The company’s narrative so far is lovely, but to me it’s still just short of a true return to form. There’s one last piece missing. I enjoyed Bravely Default as much as the next bloke (well, maybe slightly less so), but tossing a scrap to the depraved, hungry dogs your fans have become doesn’t necessarily mean you’ve got your mojo back — it just means you wisened up. For Square to truly ascend the mountain and reclaim the essence of its former self, Final Fantasy XV needs to be an excellent game. It can’t be just OK, and it can’t be an experience with “redeeming traits.” It needs to be a bona fide, must-play hit, and nothing short of that will complete the transformation.

Luckily, I believe the company is uniquely positioned to succeed at this, and if you view last night’s trailer reveal with anything short of an extremely critical eye, it’s easy to be swept away in an enchanting, wondrous hype-storm the likes of which you probably haven’t felt since childhood. To me, the trailer expertly encapsulates the wonderment of a new Final Fantasy, the effect of which is severely amplified my general disappointment in current-gen software thus far. Until now, only Mario Kart 8 and footage of GTA V’s forthcoming remaster have genuinely impressed me this console cycle. Meanwhile, last night’s trailer is the sort that you rewatch until your eyes hurt.
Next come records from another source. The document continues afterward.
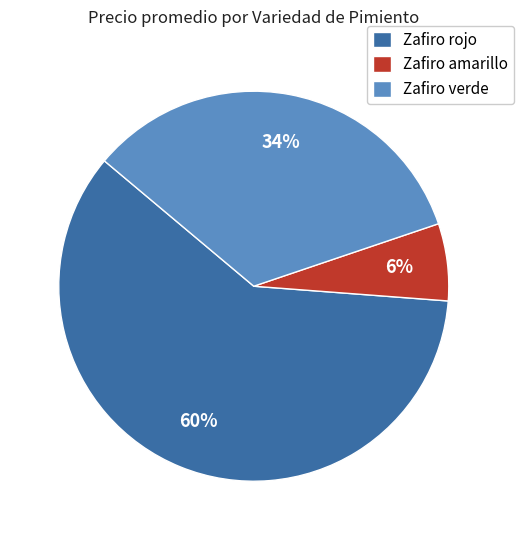

Between Zafiro verde and Zafiro amarillo, which is larger?

Zafiro verde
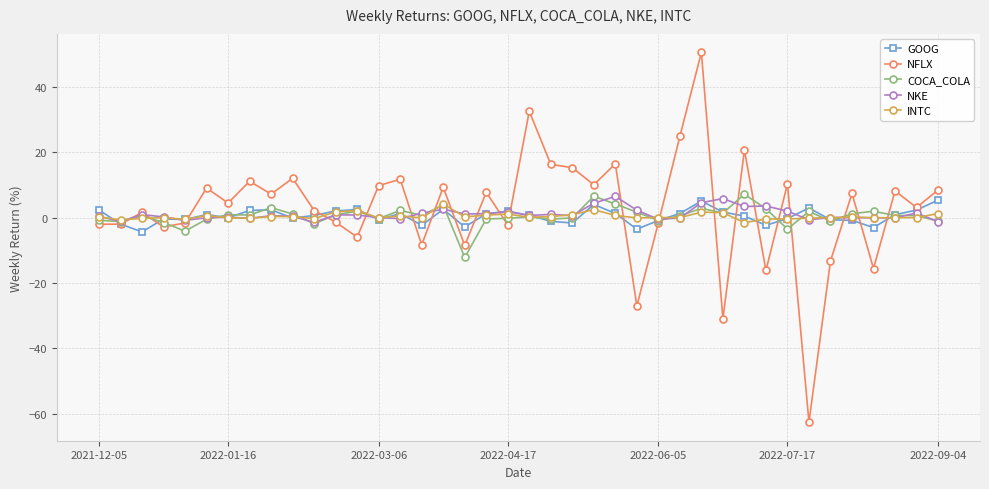

How many lines are shown in the chart?

5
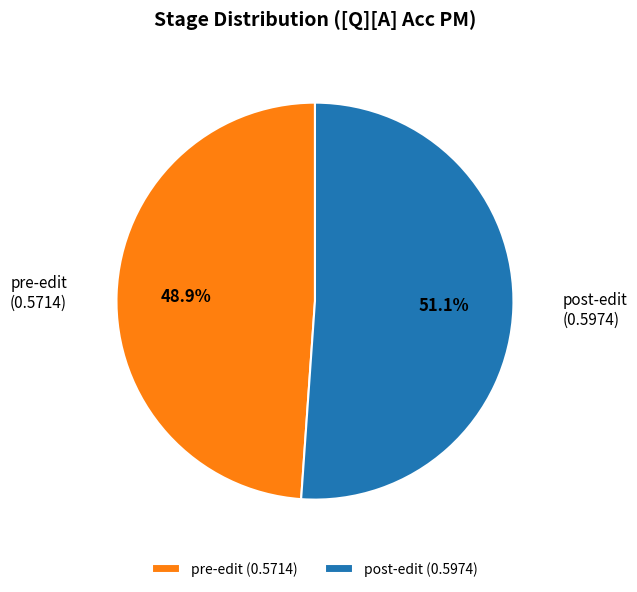

Rank the categories by value from lowest to highest.

pre-edit, post-edit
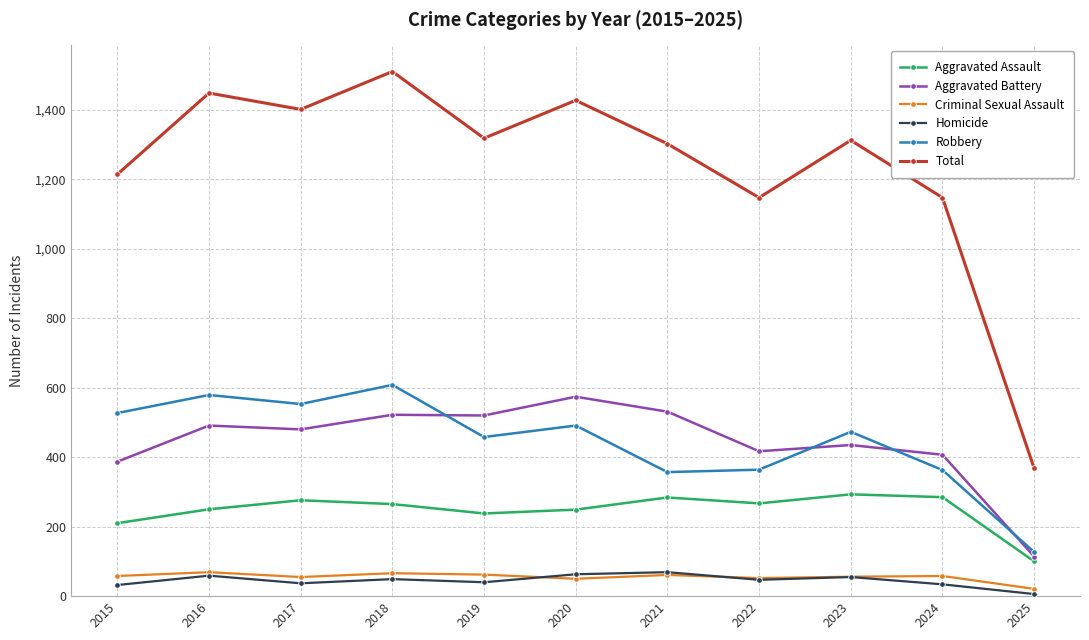

How many data points does each series have?

11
From there, you curl up in your bed and fall asleep dreaming about it.


It’s interesting, because to me Lightning Returns: Final Fantasy XIII is the outright definition of a rough title with redeeming traits. Though critics were split on its quality, the game was doused in signs of life from Square that the first two XIII titles conspicuously lacked. An engaging (albeit linear) world, characters with compelling purpose, a time-based central game mechanic that granted a sense of urgency to an otherwise critically panned bundle of narrative plot and backstory — the effort to repair and improve recent sins was monumental. It’s precisely this momentum that should, if all goes well, propel Square’s dev teams toward success in what may be the final year of Final Fantasy XV development.
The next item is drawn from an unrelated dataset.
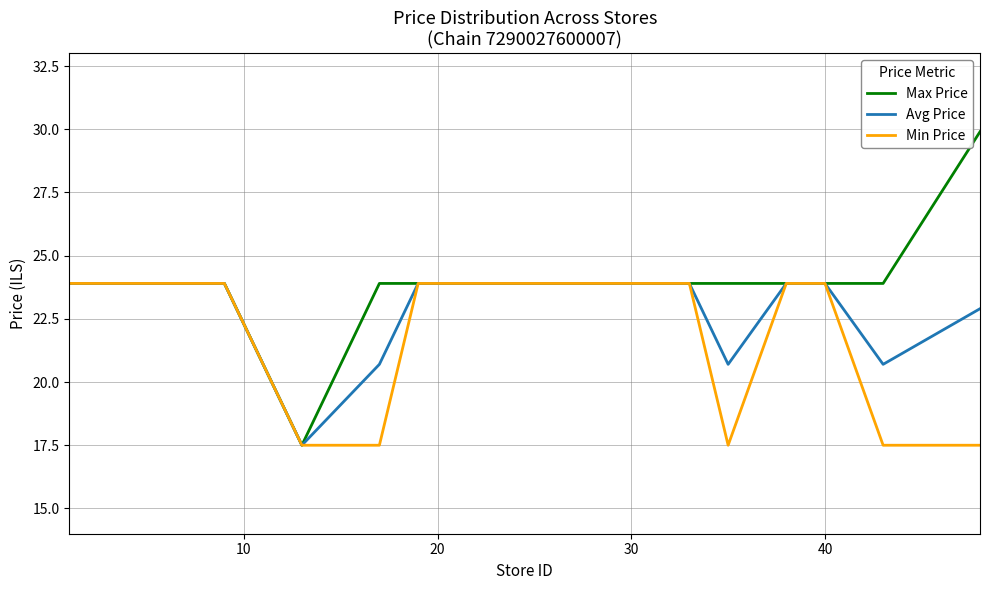

Which series has the largest total across all categories?

Max Price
I’ve spoken a lot about “returning to form,” but there are gamers out there who raise a cynical but valid point. “What form?” Though Square Enix’s RPGs are famous and often timeless, some of the company’s most acclaimed entries simply do not stand the test of time, and Final Fantasy VII has been a particular target of late. Think about it; if you read gaming magazines as a kid in the 90s, there was always this unspoken, continuous assertion of which consoles had the most epic games. Nintendo had Ocarina of Time, sure, but Sony had Final Fantasy VII. Even series producer Yoshinori Kitase acknowledges that remaking VII in a fashion suitable for modern gaming would be a “huge project,” going so far as to say that it would be his “life’s work.” Meanwhile, Ocarina was remade with a fresh coat of paint on 3DS by Grezzo, an outside developer.

Also See: Final Fantasy XV Demo Announced, Tetsuya Nomura Is No Longer Directing the Project

Some would argue that it’s the 2D Final Fantasy games, Chrono Trigger, and Secret of Mana that truly define the golden age of Square Enix, and that’s a valid case that deserves its own article. What matters now is that Final Fantasy XV deliver on its promise, and if you believe in miracles (or just the concept of a company successfully reinventing itself), then we may receive some certifiable RPG magic for our fancy new console boxes after all. Please, though — let’s take it easy with the teen road-trip banter when it comes to dialogue.